A British couple have spoken of their terror over a possible arson incident after three fires apparently started aboard their flight to Abu Dhabi.
Gillian and Paul Mason were returning home to Blackburn from a month-long holiday in Tasmania when their flight was forced to make an emergency landing in Indonesia because, it is claimed, two fires were detected when the plane was 10,600m (35,000ft) in the air.
Passengers allegedly became aware of the situation when staff on the Etihad Airways flight “flew down the aisle” towards a burning smell coming from the plane toilets.
The smoke detected in two toilets after take-off from Melbourne on Monday prompted a precautionary diversion to Jakarta, Indonesia, as the plane made its way to its destination of Abu Dhabi, according to the airline.
Passengers were put through a security check at a Jakarta before everyone was allowed to re-board the flight and continue the journey.
Ms Mason said no-one knew if anyone responsible for setting the fires had been caught.
The airline has confirmed that smoke was detected on a further occasion after the plane took off from Jakarta despite staff guarding the plane toilets.
Ms Mason told Metro that they were told “the plane would have burst into flames if it the fire had been spotted 90 seconds later.”
“It feels like an absolute miracle that the plane didn’t go down and it was a massive relief to be able to get into the airport when we arrived in Abu Dhabi,” she said.

◆ Data shown ◆
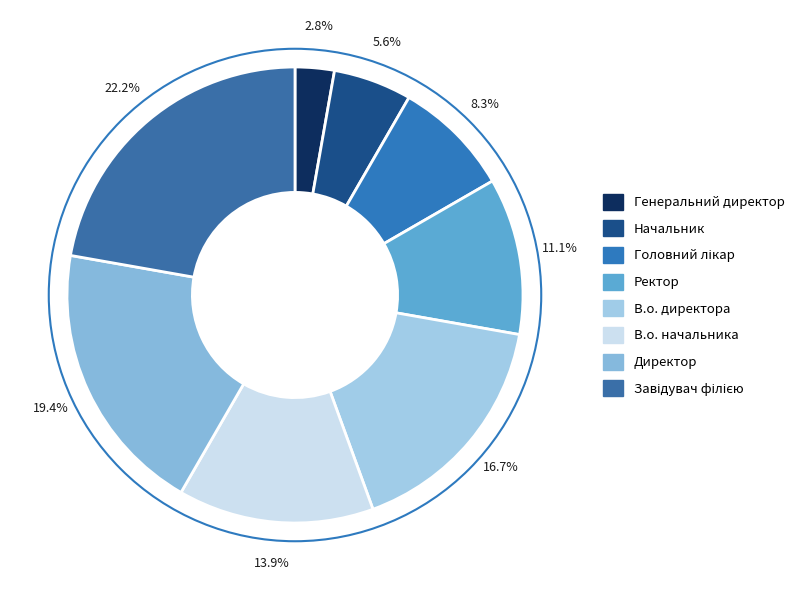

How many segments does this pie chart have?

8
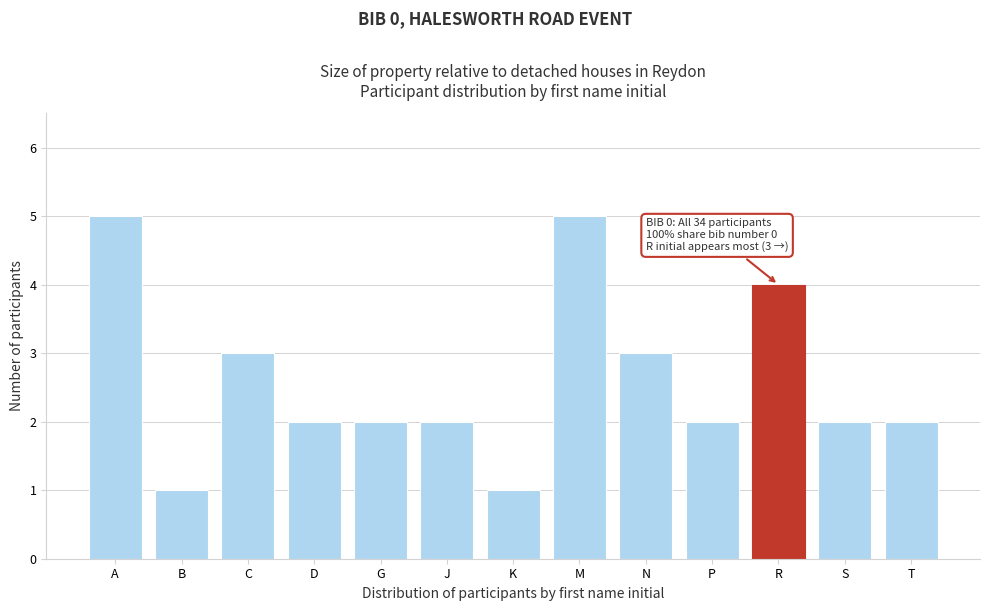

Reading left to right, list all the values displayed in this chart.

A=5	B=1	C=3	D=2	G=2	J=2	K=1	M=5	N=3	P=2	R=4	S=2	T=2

◆ Work request ◆
Rewrite the report on the Etihad flight fires starting at "Gillian and Paul" and ending at "in the air.", with "unscheduled landing" in place of "emergency landing".

◆ Solution to this task ◆
Gillian and Paul Mason were returning home to Blackburn from a month-long holiday in Tasmania when their flight was forced to make an unscheduled landing in Indonesia because, it is claimed, two fires were detected when the plane was 10,600m (35,000ft) in the air.